◆ **Activity**
In the lines below, look for "down". Copy each line where it appears.
[[ Data extracts, beginning ]]
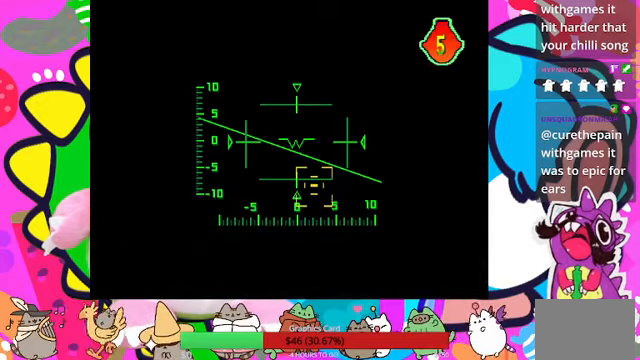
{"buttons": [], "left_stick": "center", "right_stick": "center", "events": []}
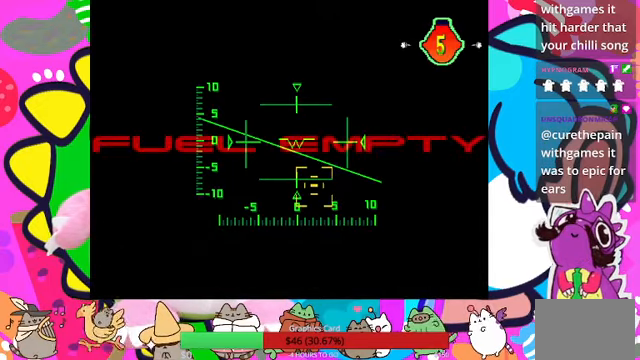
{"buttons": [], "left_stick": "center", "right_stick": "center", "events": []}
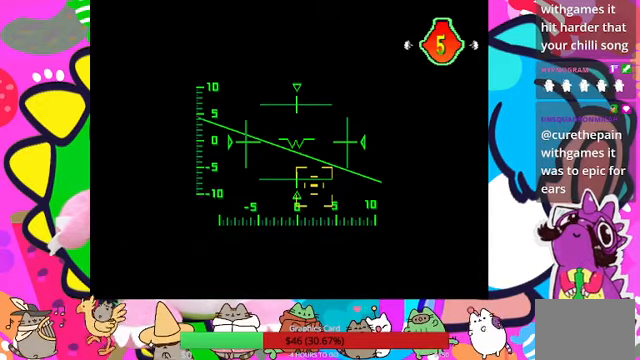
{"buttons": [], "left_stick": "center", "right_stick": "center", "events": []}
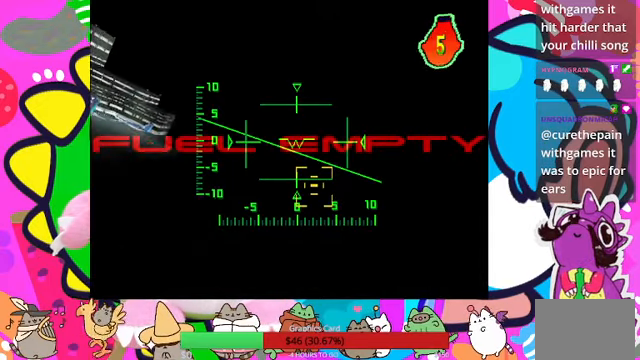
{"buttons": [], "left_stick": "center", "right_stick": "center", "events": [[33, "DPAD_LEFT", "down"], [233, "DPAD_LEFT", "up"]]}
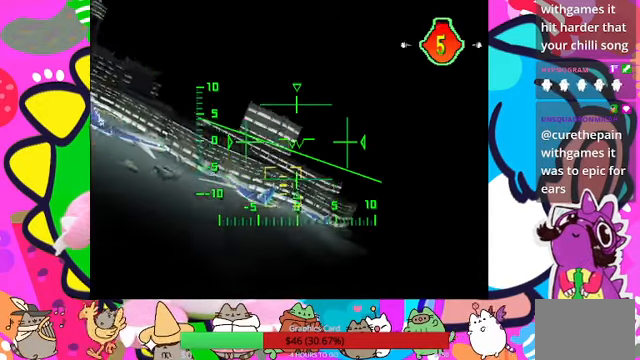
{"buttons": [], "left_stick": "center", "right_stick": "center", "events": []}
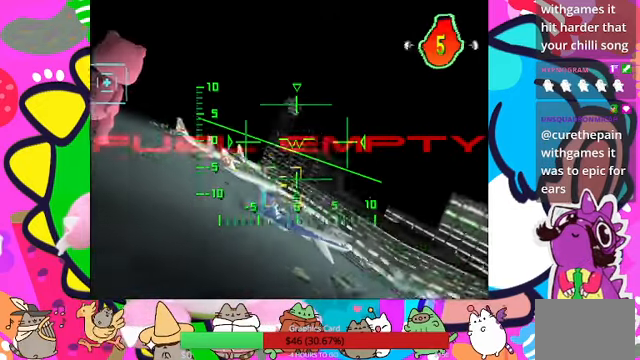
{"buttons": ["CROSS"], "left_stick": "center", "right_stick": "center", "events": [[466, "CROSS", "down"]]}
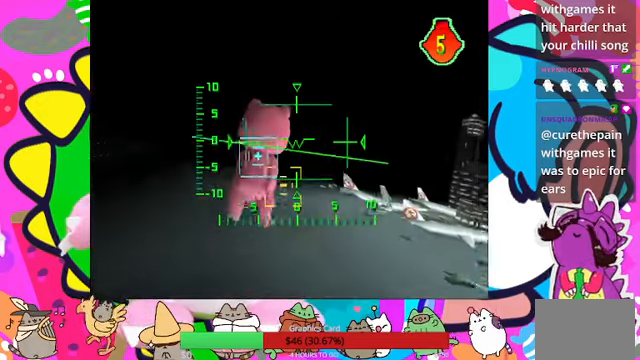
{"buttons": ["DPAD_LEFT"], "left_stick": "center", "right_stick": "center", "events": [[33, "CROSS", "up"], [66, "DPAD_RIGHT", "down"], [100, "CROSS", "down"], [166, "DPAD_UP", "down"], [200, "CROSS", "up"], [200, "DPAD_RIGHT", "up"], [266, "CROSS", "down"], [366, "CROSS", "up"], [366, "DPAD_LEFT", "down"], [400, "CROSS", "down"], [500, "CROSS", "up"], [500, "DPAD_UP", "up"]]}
[[ Data extracts, end ]]
◆ **Reply to the exercise**
{"buttons": [], "left_stick": "center", "right_stick": "center", "events": [[33, "DPAD_LEFT", "down"], [233, "DPAD_LEFT", "up"]]}
{"buttons": ["CROSS"], "left_stick": "center", "right_stick": "center", "events": [[466, "CROSS", "down"]]}
{"buttons": ["DPAD_LEFT"], "left_stick": "center", "right_stick": "center", "events": [[33, "CROSS", "up"], [66, "DPAD_RIGHT", "down"], [100, "CROSS", "down"], [166, "DPAD_UP", "down"], [200, "CROSS", "up"], [200, "DPAD_RIGHT", "up"], [266, "CROSS", "down"], [366, "CROSS", "up"], [366, "DPAD_LEFT", "down"], [400, "CROSS", "down"], [500, "CROSS", "up"], [500, "DPAD_UP", "up"]]}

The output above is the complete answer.